Collected data
........
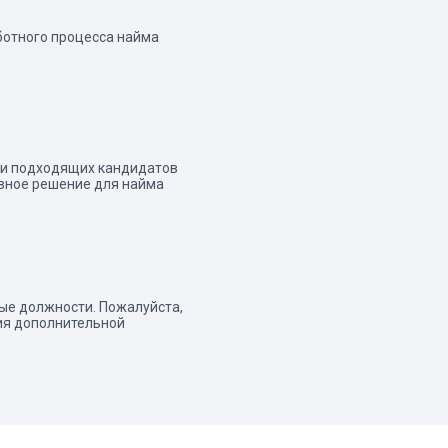
ботного процесса найма
йти подходящих кандидатов
ивное решение для найма
ые должности. Пожалуйста,
ия дополнительной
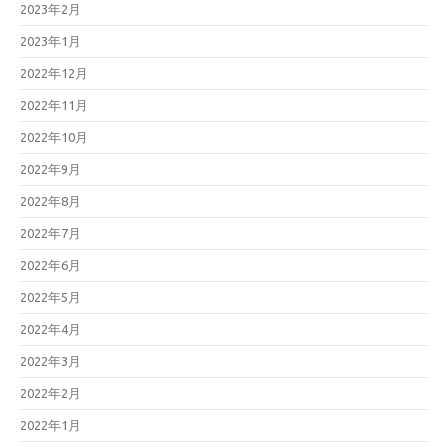
2023年2月
2023年1月
2022年12月
2022年11月
2022年10月
2022年9月
2022年8月
2022年7月
2022年6月
2022年5月
2022年4月
2022年3月
2022年2月
2022年1月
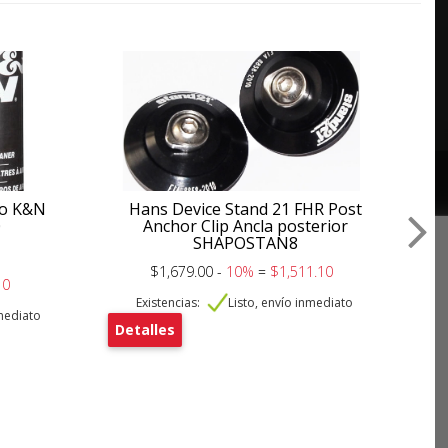
ujo K&N
Hans Device Stand 21 FHR Post
C
0
Anchor Clip Ancla posterior
SHAPOSTAN8
$1,679.00 -
10%
=
$1,511.10
10
Existencias:
Listo, envío inmediato
De
nmediato
Detalles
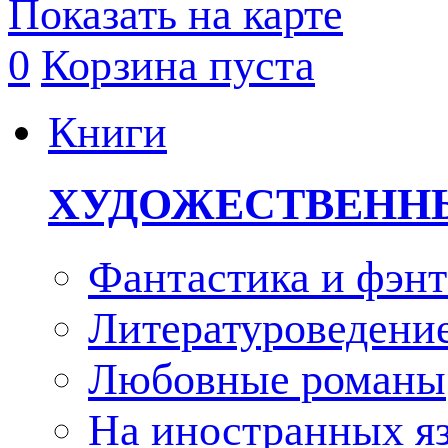
Показать на карте
0
Корзина пуста
Книги
ХУДОЖЕСТВЕНН
Фантастика и фэнт
Литературоведени
Любовные романы
На иностранных я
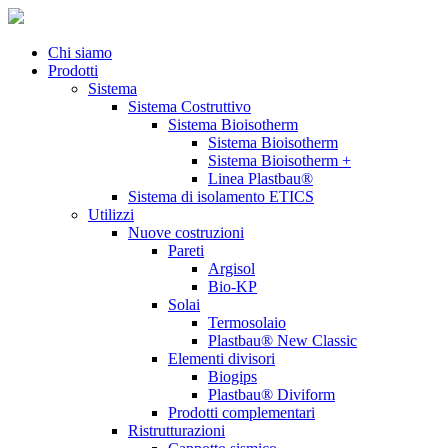
Chi siamo
Prodotti
Sistema
Sistema Costruttivo
Sistema Bioisotherm
Sistema Bioisotherm
Sistema Bioisotherm +
Linea Plastbau®
Sistema di isolamento ETICS
Utilizzi
Nuove costruzioni
Pareti
Argisol
Bio-KP
Solai
Termosolaio
Plastbau® New Classic
Elementi divisori
Biogips
Plastbau® Diviform
Prodotti complementari
Ristrutturazioni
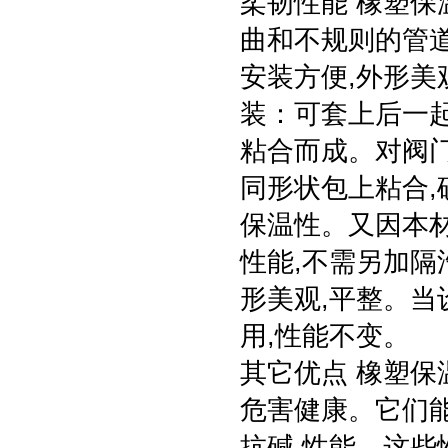
柔韧性能 橡塑保
曲和不规则的管道
安装方便,外形美
装：可套上后一
粘合而成。对阀门
同形状包上粘合,
保温性。又因本
性能,不需另加隔
形美观,平整。当
用,性能不变。
其它优点 橡塑保
危害健康。它们能
抗碱,性能。这些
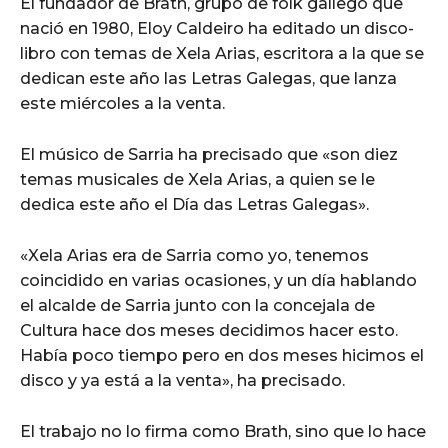
El fundador de Brath, grupo de folk gallego que
nació en 1980, Eloy Caldeiro ha editado un disco-
libro con temas de Xela Arias, escritora a la que se
dedican este año las Letras Galegas, que lanza
este miércoles a la venta.
El músico de Sarria ha precisado que «son diez
temas musicales de Xela Arias, a quien se le
dedica este año el Día das Letras Galegas».
«Xela Arias era de Sarria como yo, tenemos
coincidido en varias ocasiones, y un día hablando
el alcalde de Sarria junto con la concejala de
Cultura hace dos meses decidimos hacer esto.
Había poco tiempo pero en dos meses hicimos el
disco y ya está a la venta», ha precisado.
El trabajo no lo firma como Brath, sino que lo hace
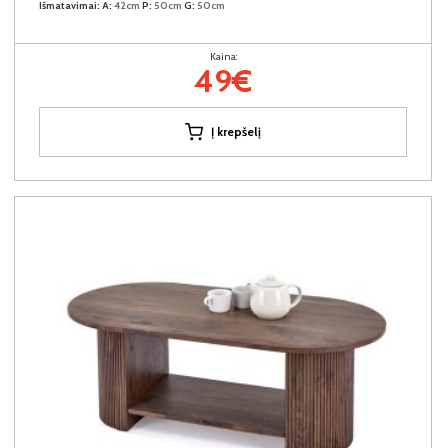
Išmatavimai:
A:
42cm
P:
50cm
G:
50cm
Kaina:
49€
Į krepšelį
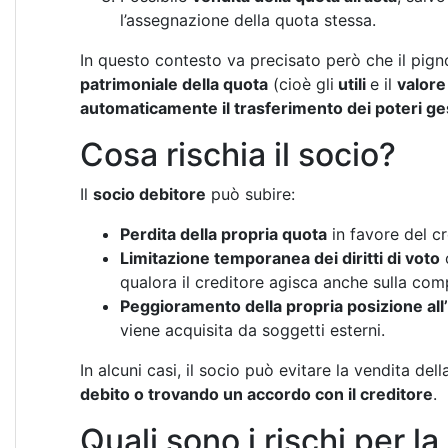
l’assegnazione della quota stessa.
In questo contesto va precisato però che il pign
patrimoniale della quota
(cioè gli
utili
e il
valore
automaticamente il trasferimento dei poteri gest
Cosa rischia il socio?
Il
socio debitore
può subire:
Perdita della propria quota
in favore del cr
Limitazione temporanea dei diritti di voto
o
qualora il creditore agisca anche sulla co
Peggioramento della propria posizione all’
viene acquisita da soggetti esterni.
In alcuni casi, il socio può evitare la vendita del
debito o trovando un accordo con il creditore
.
Quali sono i rischi per l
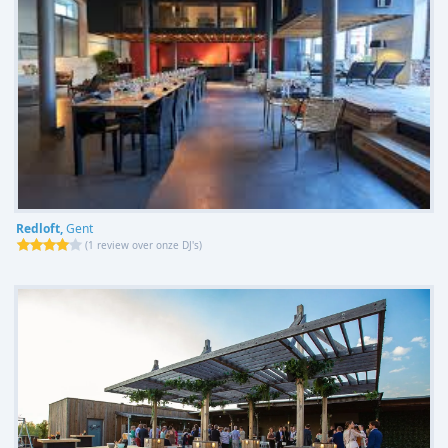
Redloft,
Gent
(
1 review over onze DJ's
)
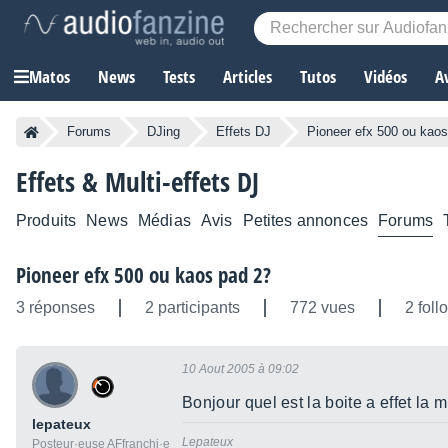
Matos
News
Tests
Articles
Tutos
Vidéos
A
Forums
DJing
Effets DJ
Pioneer efx 500 ou kao
Effets & Multi-effets DJ
Produits
News
Médias
Avis
Petites annonces
Forums
Pioneer efx 500 ou kaos pad 2?
3 réponses
2 participants
772 vues
2 foll
10 Aout 2005 à 09:02
Bonjour quel est la boite a effet la
lepateux
Lepateux
Posteur·euse AFfranchi·e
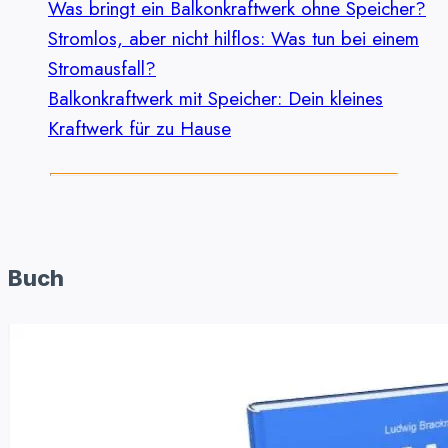
Was bringt ein Balkonkraftwerk ohne Speicher?
Stromlos, aber nicht hilflos: Was tun bei einem
Stromausfall?
Balkonkraftwerk mit Speicher: Dein kleines
Kraftwerk für zu Hause
Buch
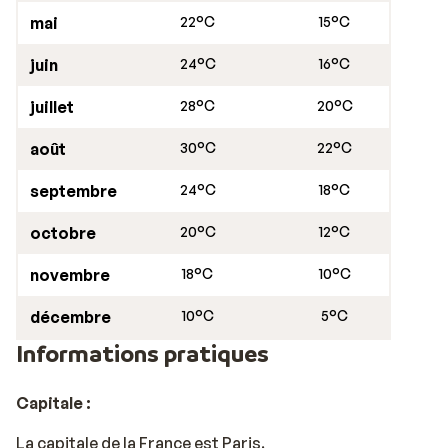
agréables tels que la célèbre promenade « cours
mai
22°C
15°C
Mirabeau », et la vieille ville. Aix-en-Provence se
caractérise par la montagne Sainte-Victoire, qui est le
juin
24°C
16°C
sujet de près de 80 œuvres du peintre français Paul
juillet
28°C
20°C
Cézanne. Il y a un marché provençal deux fois par
semaine à travers la ville depuis le cours Mirabeau, où
août
30°C
22°C
vous trouverez la meilleure huile d’olive, des fruits et
légumes frais, ainsi que des souvenirs à rapporter. Si
septembre
24°C
18°C
vous aimez les jolis marchés, ne manquez pas celui-là !
octobre
20°C
12°C
novembre
18°C
10°C
décembre
10°C
5°C
Informations pratiques
Capitale :
La capitale de la France est Paris.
........
### Work task
Retype all of the lines above word for word, leaving out the pictures.

### Completed task
ботного процесса найма
йти подходящих кандидатов
ивное решение для найма
ые должности. Пожалуйста,
ия дополнительной
2023年2月
2023年1月
2022年12月
2022年11月
2022年10月
2022年9月
2022年8月
2022年7月
2022年6月
2022年5月
2022年4月
2022年3月
2022年2月
2022年1月
ujo K&N
Hans Device Stand 21 FHR Post
C
0
Anchor Clip Ancla posterior
SHAPOSTAN8
$1,679.00 -
10%
=
$1,511.10
10
Existencias:
Listo, envío inmediato
De
nmediato
Detalles
Показать на карте
0
Корзина пуста
Книги
ХУДОЖЕСТВЕНН
Фантастика и фэнт
Литературоведени
Любовные романы
На иностранных я
Chi siamo
Prodotti
Sistema
Sistema Costruttivo
Sistema Bioisotherm
Sistema Bioisotherm
Sistema Bioisotherm +
Linea Plastbau®
Sistema di isolamento ETICS
Utilizzi
Nuove costruzioni
Pareti
Argisol
Bio-KP
Solai
Termosolaio
Plastbau® New Classic
Elementi divisori
Biogips
Plastbau® Diviform
Prodotti complementari
Ristrutturazioni
柔韧性能 橡塑保
曲和不规则的管道
安装方便,外形美
装：可套上后一
粘合而成。对阀门
同形状包上粘合,
保温性。又因本
性能,不需另加隔
形美观,平整。当
用,性能不变。
其它优点 橡塑保
危害健康。它们能
抗碱,性能。这些
El fundador de Brath, grupo de folk gallego que
nació en 1980, Eloy Caldeiro ha editado un disco-
libro con temas de Xela Arias, escritora a la que se
dedican este año las Letras Galegas, que lanza
este miércoles a la venta.
El músico de Sarria ha precisado que «son diez
temas musicales de Xela Arias, a quien se le
dedica este año el Día das Letras Galegas».
«Xela Arias era de Sarria como yo, tenemos
coincidido en varias ocasiones, y un día hablando
el alcalde de Sarria junto con la concejala de
Cultura hace dos meses decidimos hacer esto.
Había poco tiempo pero en dos meses hicimos el
disco y ya está a la venta», ha precisado.
El trabajo no lo firma como Brath, sino que lo hace
Išmatavimai:
A:
42cm
P:
50cm
G:
50cm
Kaina:
49€
Į krepšelį
l’assegnazione della quota stessa.
In questo contesto va precisato però che il pign
patrimoniale della quota
(cioè gli
utili
e il
valore
automaticamente il trasferimento dei poteri gest
Cosa rischia il socio?
Il
socio debitore
può subire:
Perdita della propria quota
in favore del cr
Limitazione temporanea dei diritti di voto
o
qualora il creditore agisca anche sulla co
Peggioramento della propria posizione all’
viene acquisita da soggetti esterni.
In alcuni casi, il socio può evitare la vendita del
debito o trovando un accordo con il creditore
.
Quali sono i rischi per l
Redloft,
Gent
(
1 review over onze DJ's
)
Matos
News
Tests
Articles
Tutos
Vidéos
A
Forums
DJing
Effets DJ
Pioneer efx 500 ou kao
Effets & Multi-effets DJ
Produits
News
Médias
Avis
Petites annonces
Forums
Pioneer efx 500 ou kaos pad 2?
3 réponses
2 participants
772 vues
2 foll
10 Aout 2005 à 09:02
Bonjour quel est la boite a effet la
lepateux
Lepateux
Posteur·euse AFfranchi·e
Was bringt ein Balkonkraftwerk ohne Speicher?
Stromlos, aber nicht hilflos: Was tun bei einem
Stromausfall?
Balkonkraftwerk mit Speicher: Dein kleines
Kraftwerk für zu Hause
Buch
agréables tels que la célèbre promenade « cours
mai
22°C
15°C
Mirabeau », et la vieille ville. Aix-en-Provence se
caractérise par la montagne Sainte-Victoire, qui est le
juin
24°C
16°C
sujet de près de 80 œuvres du peintre français Paul
juillet
28°C
20°C
Cézanne. Il y a un marché provençal deux fois par
semaine à travers la ville depuis le cours Mirabeau, où
août
30°C
22°C
vous trouverez la meilleure huile d’olive, des fruits et
légumes frais, ainsi que des souvenirs à rapporter. Si
septembre
24°C
18°C
vous aimez les jolis marchés, ne manquez pas celui-là !
octobre
20°C
12°C
novembre
18°C
10°C
décembre
10°C
5°C
Informations pratiques
Capitale :
La capitale de la France est Paris.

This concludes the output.